In Copenhagen she found the same mood of apprehension:

My feeling everywhere so far that people were valiantly living with fear is keener here but they have talked more openly here to me in high places. . . .Of course there is no complete unanimity here on what course should be followed any more than at home but fear is unanimous! I have to spend my time explaining that I hold no position in our government & have no influence!
6

In Holland people seemed less afraid. There, in talks with Princess Wilhelmina, the title the old queen had assumed after turning over the throne to her daughter, and with Queen Juliana, she learned that

at least in high places they seem less worried here & very pleased over the progress of integrating European interests.
7

The fear in northern Europe was primarily of the Russians; but it was fed also by uncertainty about the United States. Could the United States be counted on in a showdown with Russia? At the same time there was anxiety as to whether or not the United States might not be preparing for a preventive war. “Now I must report something that troubles me,” Mrs. Roosevelt wrote Acheson in the course of her journey, sending a copy to Truman:

namely, some of our industrialists and some of the members of Congress seem to have left the impression that we are not averse to going to war on the theory that we will have to go to war in the end and we might as well do it while the balance of power is on our side. I do not know that they have actually said it but that is the impression they left and it frightens most of the people very much indeed.
8

When she reached Brussels, she talked to Ambassador Robert Murphy about the need to counteract this feeling. He misunderstood
her, and wrote afterward that he was disturbed that at the end of her stay she had spoken of the urgent necessity for the United States to make an early effort to arrive at an understanding with Russia and that if Russia evaded or refused the offer this would then be the United States’ ace in the hole with world opinion. “I indicated scepticism but the time was brief,” he wrote her.
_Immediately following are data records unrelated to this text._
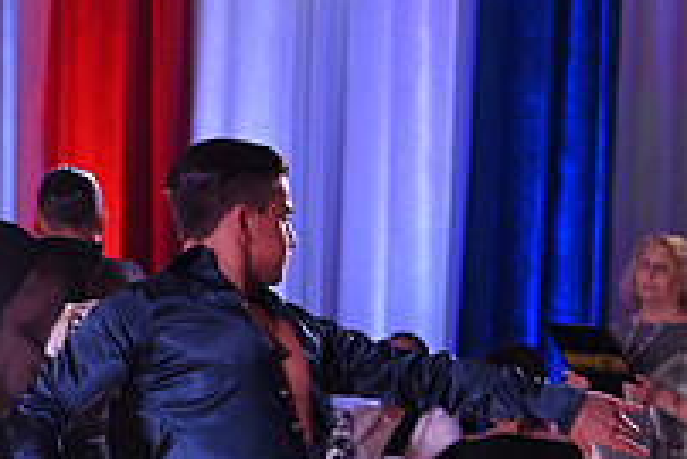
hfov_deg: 7.8
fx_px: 5041
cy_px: 641
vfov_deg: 5.2
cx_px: 384
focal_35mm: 264
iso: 2500
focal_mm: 92
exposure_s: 1/320
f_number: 4
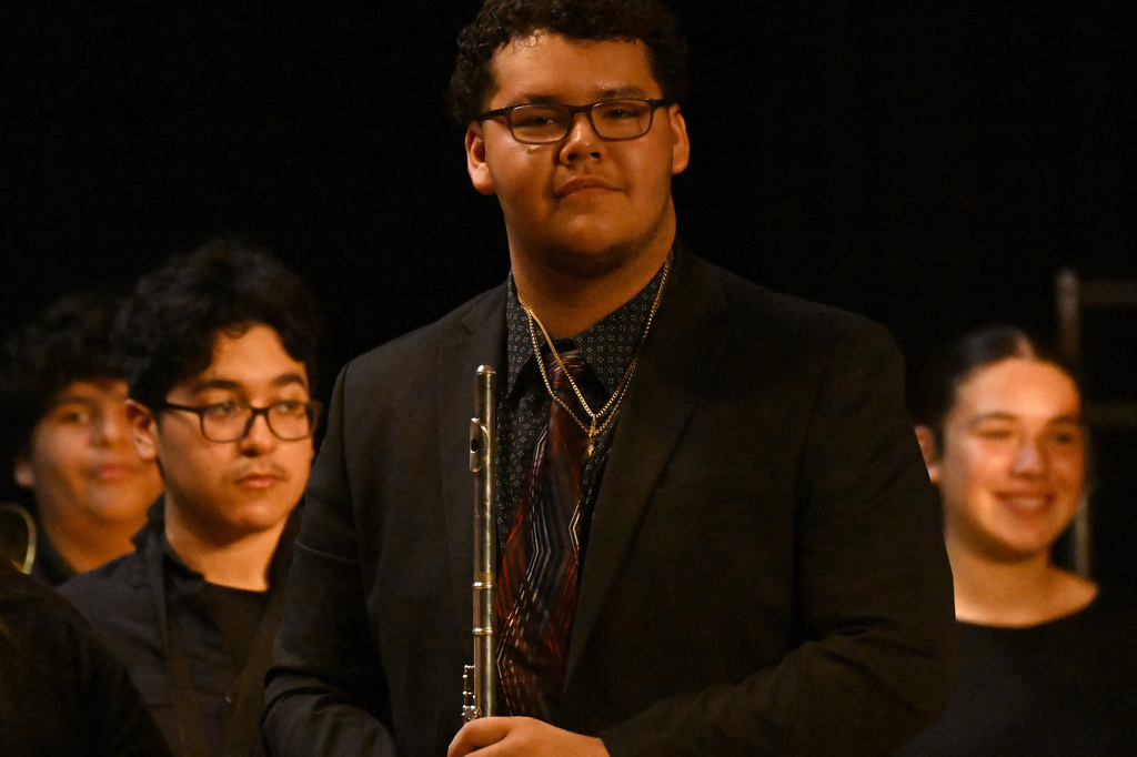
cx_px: 568
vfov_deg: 1.9
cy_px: 378
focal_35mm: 720
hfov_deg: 2.9
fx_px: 22731
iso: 12800
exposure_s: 1/1000
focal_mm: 480
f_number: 5.6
I wanted you to know that after four years of dealing with the Russians in Berlin plus conferences during the war and since, I am convinced that your thought, unless I misunderstand it, is not adapted to the type of mentality or the aims of the group dictating Soviet policy. There is so much evidence that these men do not want agreement with us except on their terms. They are avowed enemies, determined on the liquidation of the social order for which our Government and people stand.

Any offer by the United States will be seen by “the hard men who direct matters for the USSR. . .as evidence of weakness and fear.”